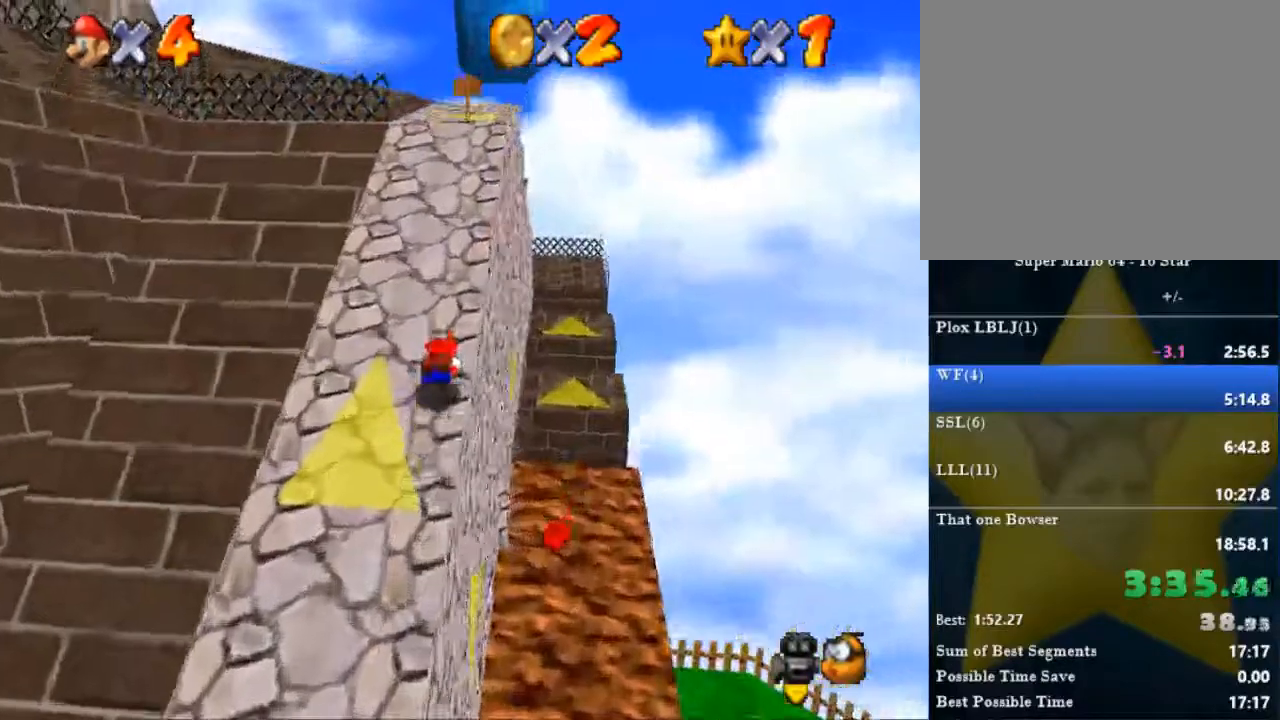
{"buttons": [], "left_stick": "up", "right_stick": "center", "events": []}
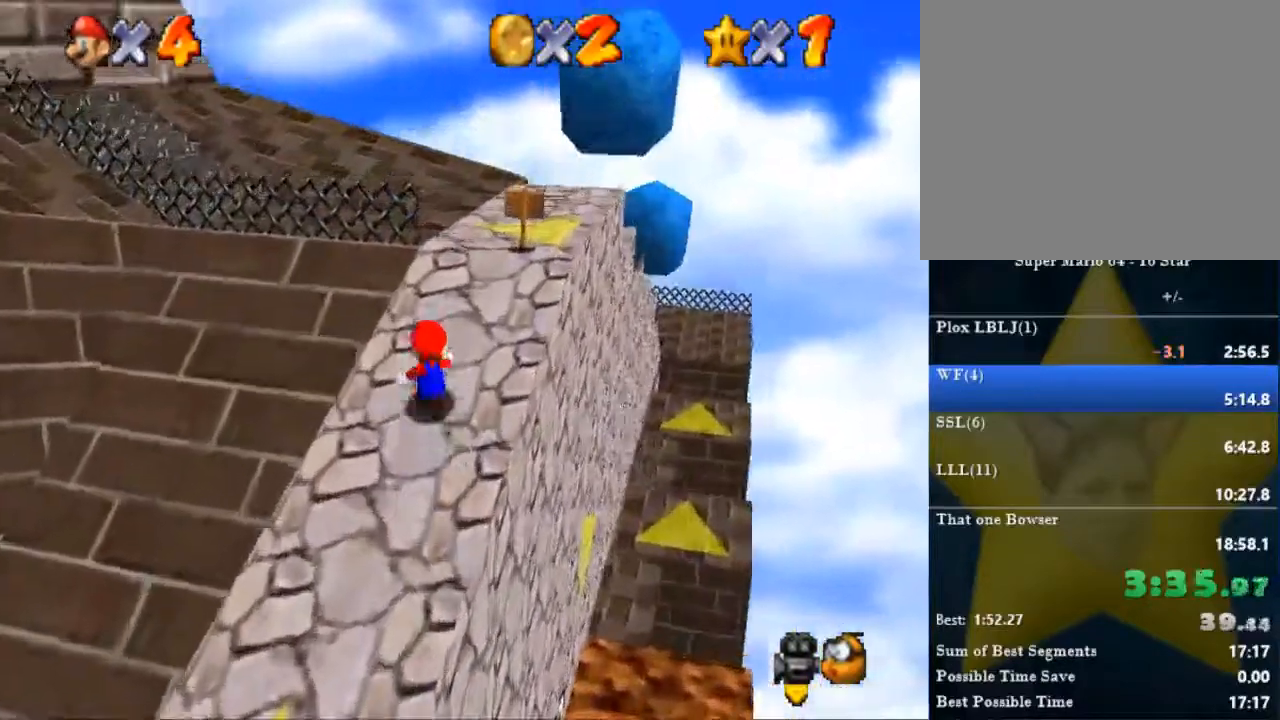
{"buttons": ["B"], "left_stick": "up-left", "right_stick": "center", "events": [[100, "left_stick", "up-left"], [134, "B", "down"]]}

□ □ □ □

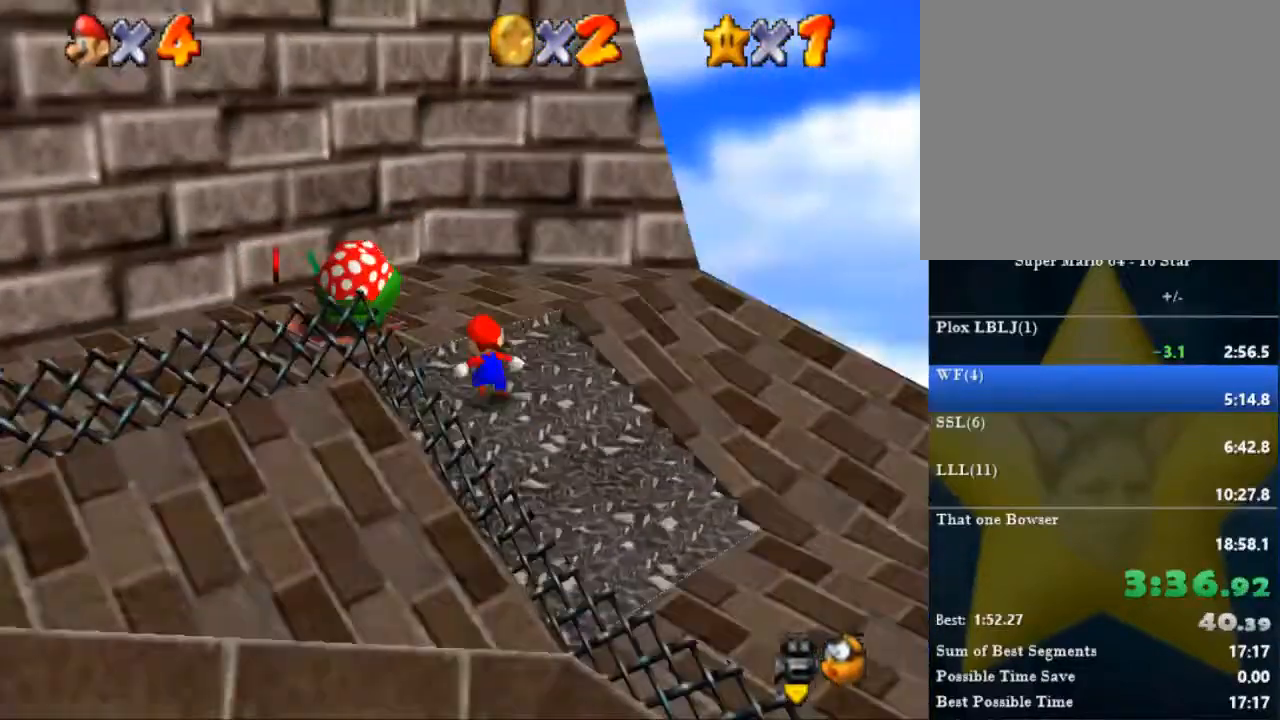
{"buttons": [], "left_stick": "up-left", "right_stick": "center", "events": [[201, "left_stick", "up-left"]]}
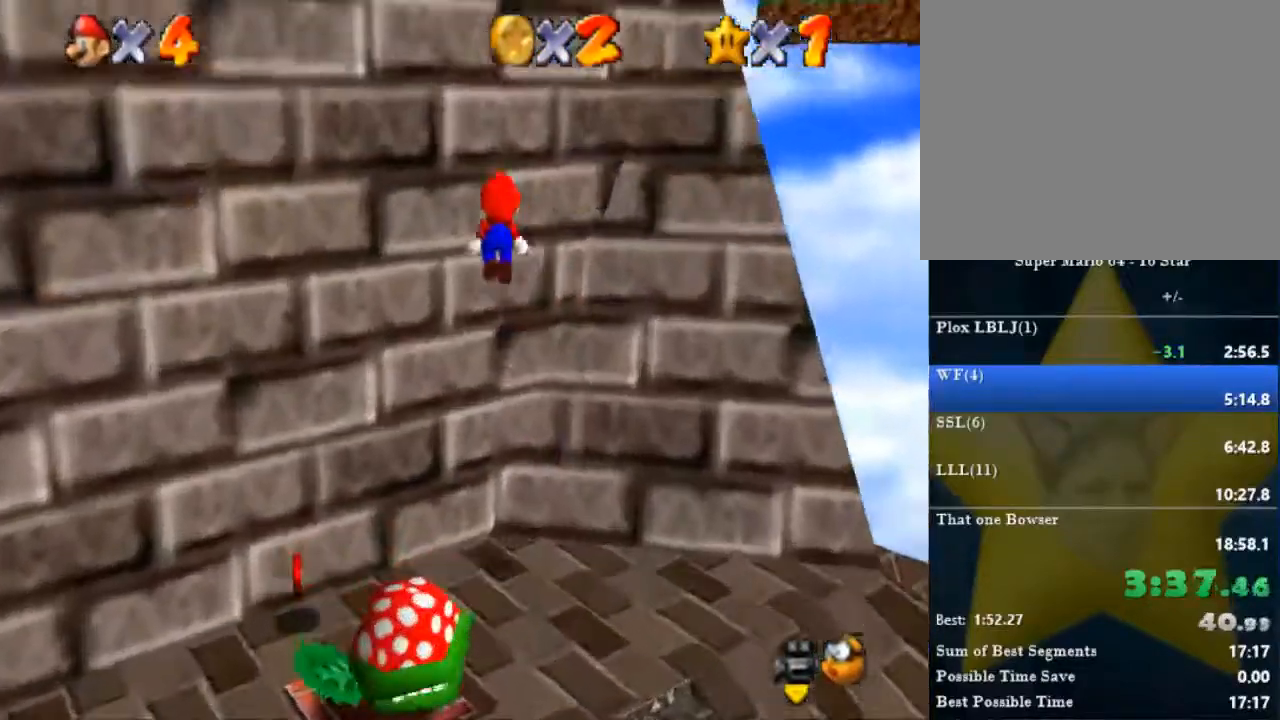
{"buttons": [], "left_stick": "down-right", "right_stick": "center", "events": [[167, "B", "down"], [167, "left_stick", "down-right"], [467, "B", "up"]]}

□ □ □ □

Pull every line containing "down" out of the entries.

{"buttons": ["B"], "left_stick": "up-left", "right_stick": "center", "events": [[100, "left_stick", "up-left"], [134, "B", "down"]]}
{"buttons": [], "left_stick": "down-right", "right_stick": "center", "events": [[167, "B", "down"], [167, "left_stick", "down-right"], [467, "B", "up"]]}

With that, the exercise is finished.